-
Notifications
You must be signed in to change notification settings - Fork 75
Data Structure Guidelines
This page illustrates how to structure data for OriginTrail protocol to utilize data sharing and connectivity functionalities of the Alpha version of the OriginTrail Distributed Network (ODN). It corresponds to attachments and examples that are provided with this file and the documentation on GitHub. The defined structure was developed on the best practices observed over the last several years of experience in implementing transparency solutions within the food supply chain industry, and is based on GS1 standards.
OriginTrail is a protocol that enables exchange of standardized data among disparate IT systems in multi organizational environments in a tamper proof way. Therefore, each participant of the exchange should provide their data in a common and standardized format.

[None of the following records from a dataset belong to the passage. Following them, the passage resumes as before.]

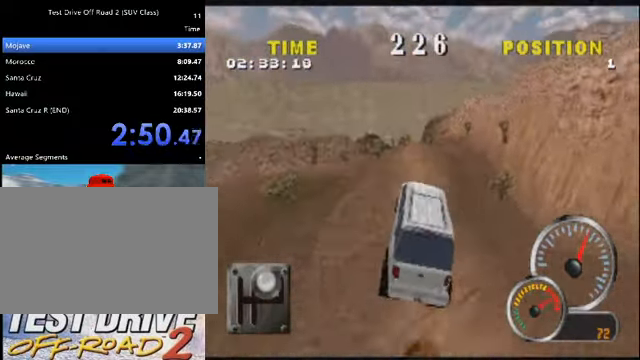
{"keys": ["k"], "events": [[67, "d", "up"]]}
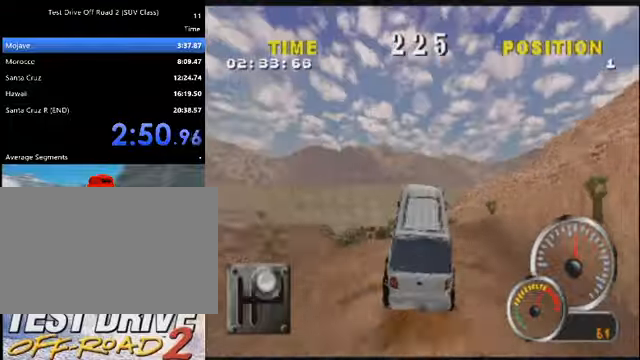
{"keys": ["a", "k"], "events": [[33, "a", "down"], [233, "a", "up"], [433, "a", "down"]]}
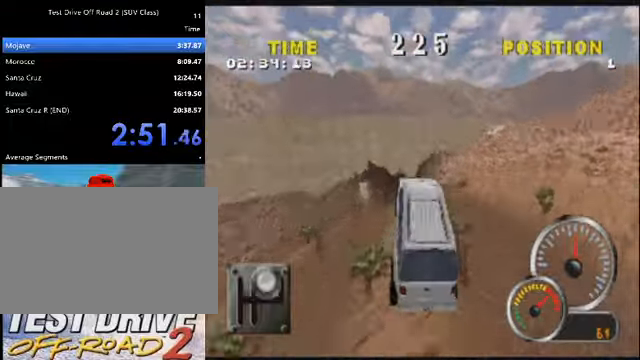
{"keys": ["k"], "events": [[167, "a", "up"], [200, "a", "down"], [401, "a", "up"]]}
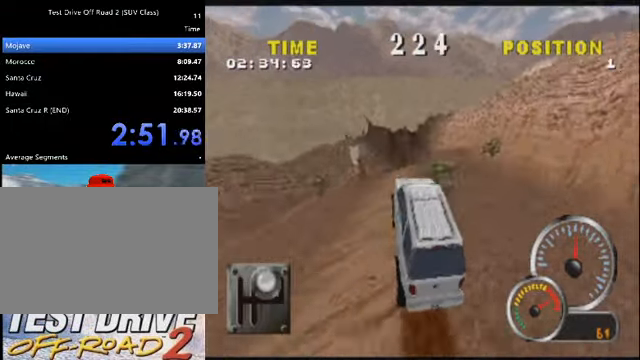
{"keys": ["d", "k"], "events": [[267, "d", "down"], [367, "d", "up"], [500, "d", "down"]]}
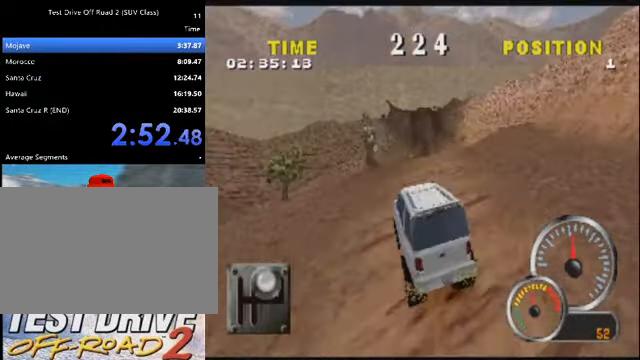
{"keys": ["k"], "events": [[334, "d", "up"], [434, "d", "down"], [501, "d", "up"]]}
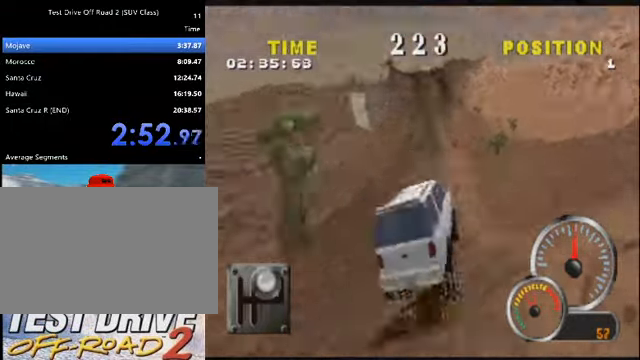
{"keys": ["a", "k"], "events": [[433, "a", "down"]]}
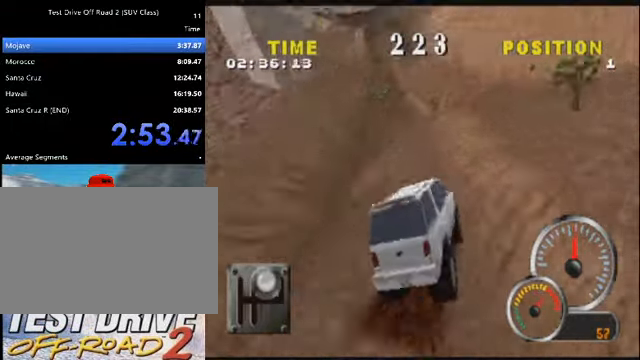
{"keys": ["k"], "events": [[34, "a", "up"], [167, "a", "down"], [300, "a", "up"]]}
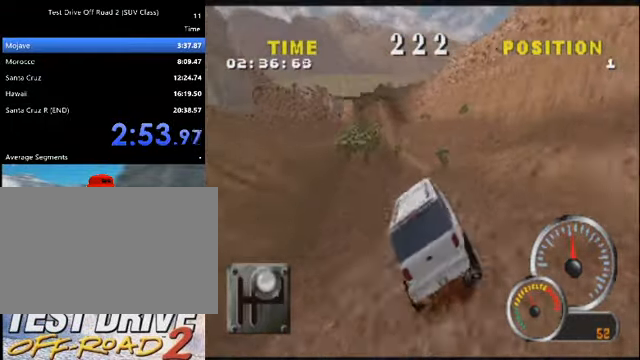
{"keys": ["d", "k"], "events": [[100, "a", "down"], [233, "a", "up"], [467, "d", "down"]]}
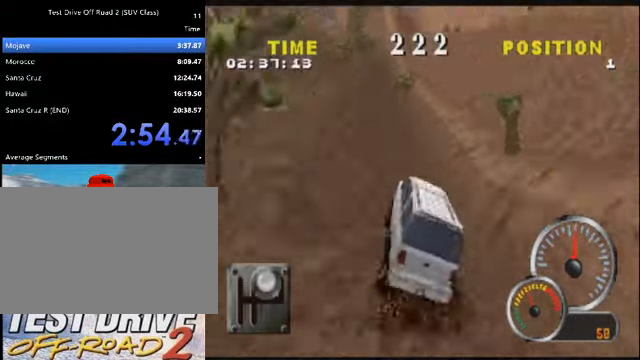
{"keys": ["k"], "events": [[100, "d", "up"], [200, "d", "down"], [300, "d", "up"]]}
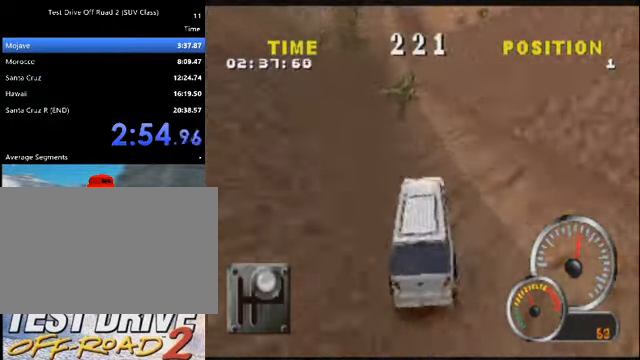
{"keys": ["a", "k"], "events": [[133, "a", "down"], [367, "a", "up"], [400, "a", "down"]]}
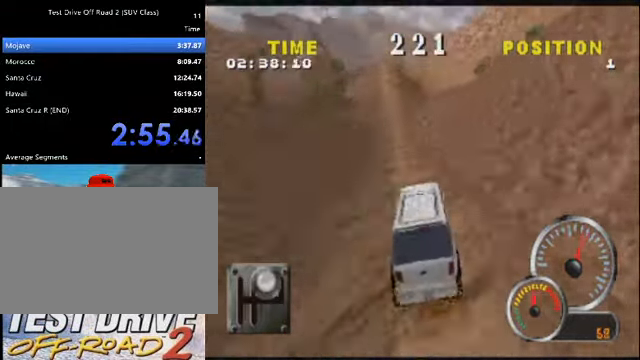
{"keys": ["k"], "events": [[34, "a", "up"], [134, "a", "down"], [434, "a", "up"]]}
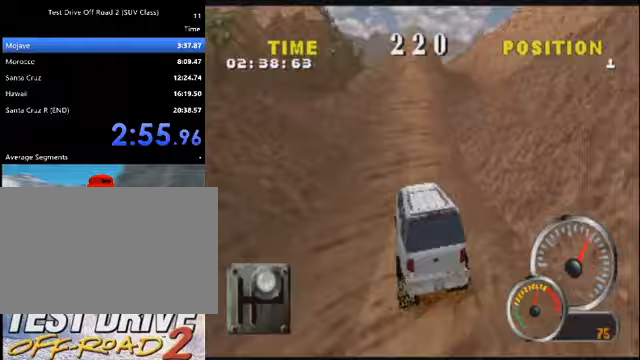
{"keys": ["a", "k"], "events": [[234, "a", "down"], [334, "a", "up"], [400, "a", "down"]]}
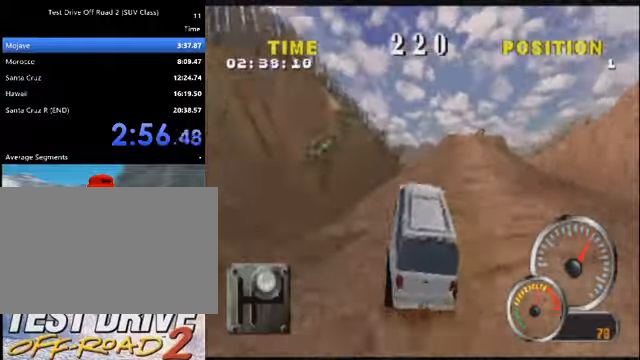
{"keys": ["k"], "events": [[66, "a", "up"]]}
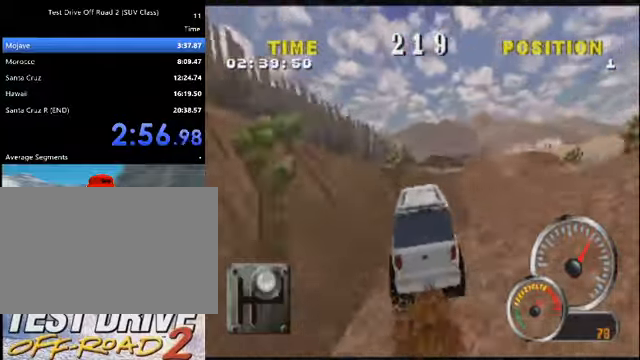
{"keys": ["k"], "events": [[133, "a", "down"], [334, "a", "up"], [367, "a", "down"], [501, "a", "up"]]}
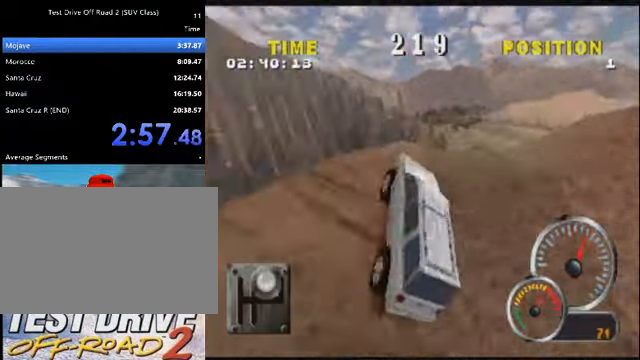
{"keys": ["a", "k"], "events": [[200, "a", "down"], [400, "a", "up"], [467, "a", "down"]]}
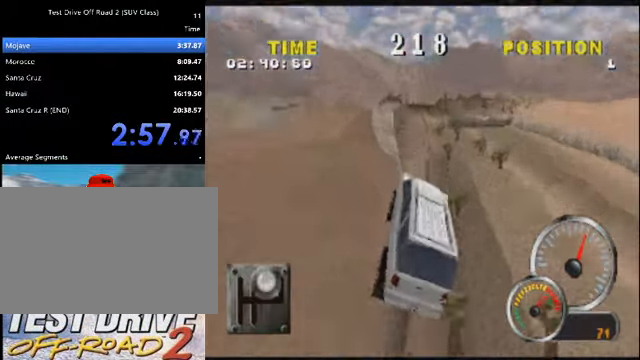
{"keys": ["k"], "events": [[133, "a", "up"], [400, "a", "down"], [501, "a", "up"]]}
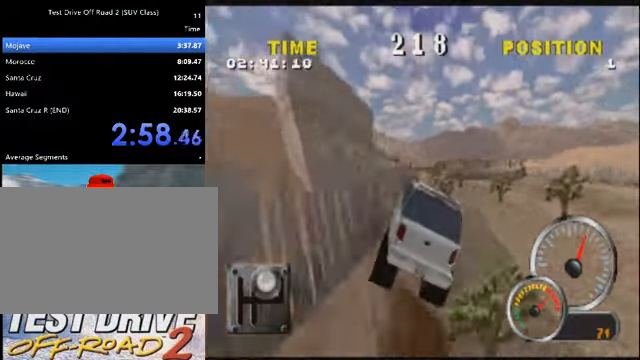
{"keys": ["k"], "events": [[166, "a", "down"], [266, "a", "up"]]}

To utilize the OriginTrail protocol to showcase its full potential, the communication from ERP systems of at least two entities within a supply chain towards ODN needs to be established. The communication is done periodically by sending standardized XML files to the OriginTrail network node, the structure of which will be further explained in this document.
Also, OriginTrail stores and processes data that is generated and received via IoT devices. This data usually is not stored within ERP system. It is processed through designated software on read points into JSON data format and then it is processed further. This type of data can be handled with GS1 EPCIS standard and Web Of Things (WoT) standard. Regardless which standard is used, ODN will process the data and store it in graph database. If structured properly, related data from two data sources (formats) will be interconnected.
The upload of data in the XML format to the OriginTrail protocol node is performed via the web-service endpoint. The process of extracting data from the ERP system, including its periodic forwarding to the OriginTrail node API endpoint is out of the scope of this document. This document focuses on the standardized data structure that data creator nodes can process via their importer.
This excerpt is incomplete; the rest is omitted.